### What to work on
1. List each numbered caveat that the cachefs post raises, with a brief explanation of each.
2. Summarize the cachefs post in two sentences.

### Excerpted text

↓

[Linux-cachefs] Caveats for using cachefs

Fri Sep 5 01:11:57 UTC 2014

Hello

This email is for people who are looking to use cachefs in a scenario 
where there are lots of small clients accessing the storage and where 
files sizes are small( smaller than 100MB) or non streaming IO patterns. 
These are my experiences and may not be the same for everyone.

1. No way of monitoring the benefit of the caching external to your 
application. The stats that are provided don't include any reads from 
memory, only from the disk cache. This means that it greatly 
underreports the cache hits. There is no way to determine the data churn 
in your cache.
2. Metadata is not cached. When you are accessing files particularly 
application/executable files, reads are quite small. Every read 
generates a metadata read on the original filer. Meta data operations 
for small read type IO patterns can keep the filers very busy.
3. Doesn't handle Dynamic IP clustering. In the case of EMC isilon, the 
client is given a dynamic IP. This means that even if the same location 
is mounted it invalidates the cache if a different IP is given.

We were trying to use it in a very controlled scenario, accessing RO 
data where files are never modified. Files are only created. Even in 
this situation the benefits were minimal.

We have been excited about this feature since it was a tech preview in 
RHEL5.1 in November 2007. It has only become stable for us in RHEL6.5, 
released Nov 2013 still as a tech preview.

If anyone would like clarification on the above please feel free to email.

I hope this helps others.

Grant

↑

### Listing

↓

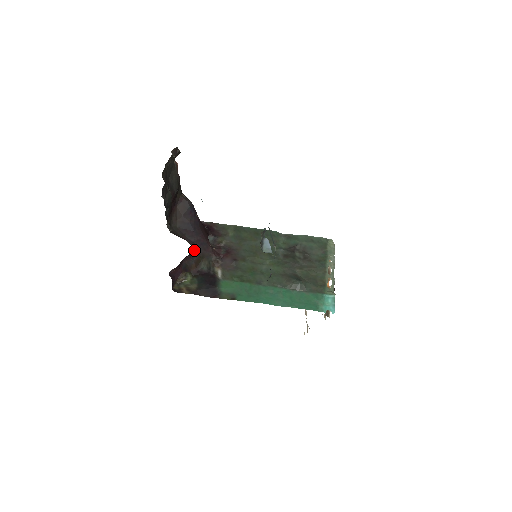
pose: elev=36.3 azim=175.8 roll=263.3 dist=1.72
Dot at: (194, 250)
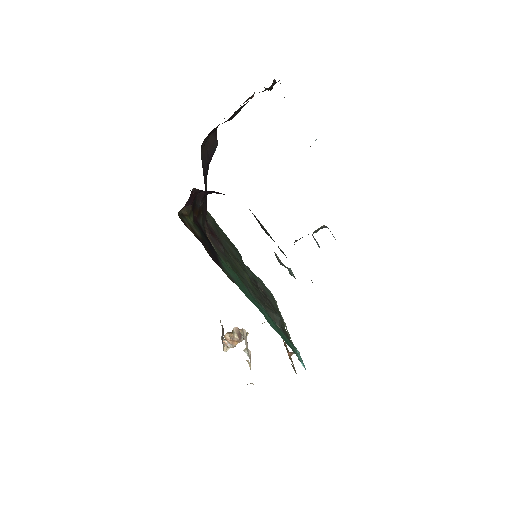
Dot at: occluded
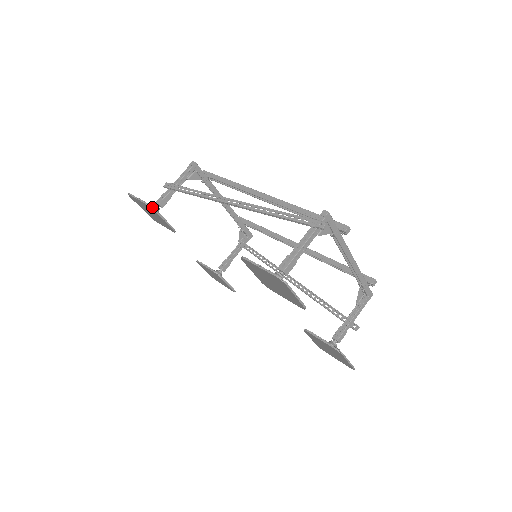
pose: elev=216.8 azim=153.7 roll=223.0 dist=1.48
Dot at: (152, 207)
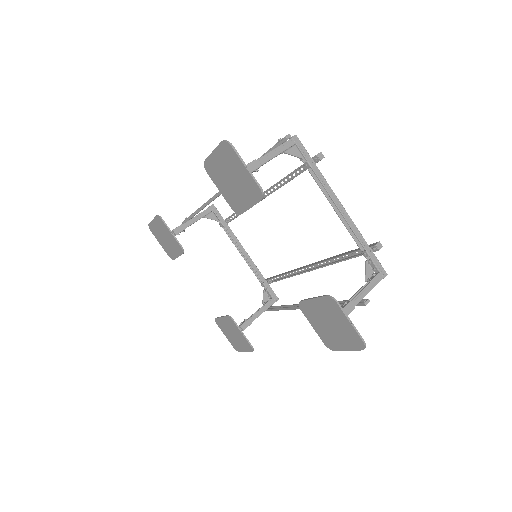
Dot at: (161, 217)
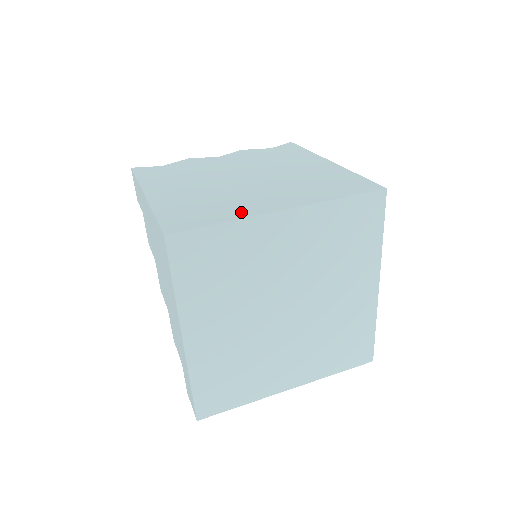
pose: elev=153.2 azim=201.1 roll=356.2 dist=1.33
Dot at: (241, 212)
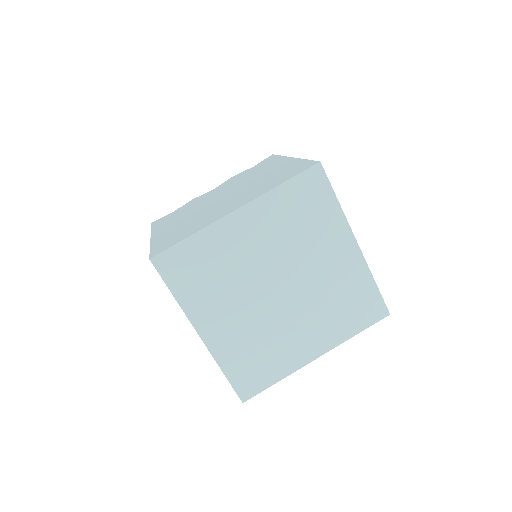
Dot at: (206, 223)
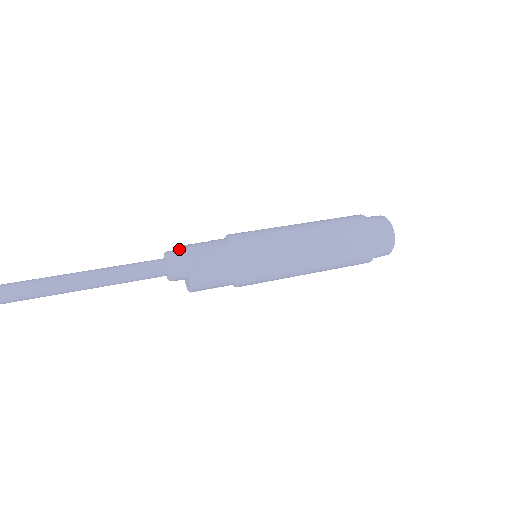
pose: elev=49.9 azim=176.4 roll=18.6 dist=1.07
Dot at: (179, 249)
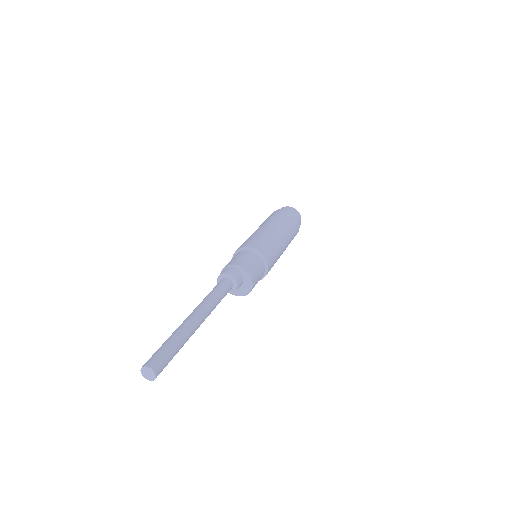
Dot at: occluded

↑

### Answers in order
1.
- There is no way to monitor the caching benefit outside your application. The provided stats count only reads from the disk cache, not from memory, so they greatly underreport cache hits, and data churn in the cache cannot be determined.
- Metadata is not cached. Every read generates a metadata read on the original filer, and for small-read IO patterns these operations can keep the filers very busy.
- Dynamic IP clustering is not handled. With EMC Isilon, for example, the client gets a dynamic IP, so the cache is invalidated whenever a different IP is given, even if the same location is mounted.

2. The cachefs post cautions anyone planning to use cachefs with many small clients and small files or non-streaming IO that its caching benefit cannot be monitored outside the application, that metadata is not cached, and that dynamic IP clustering invalidates the cache. Even in a very controlled read-only scenario the benefits were minimal, and the feature, a tech preview since RHEL5.1 in November 2007, only became stable for the writer's team in RHEL6.5.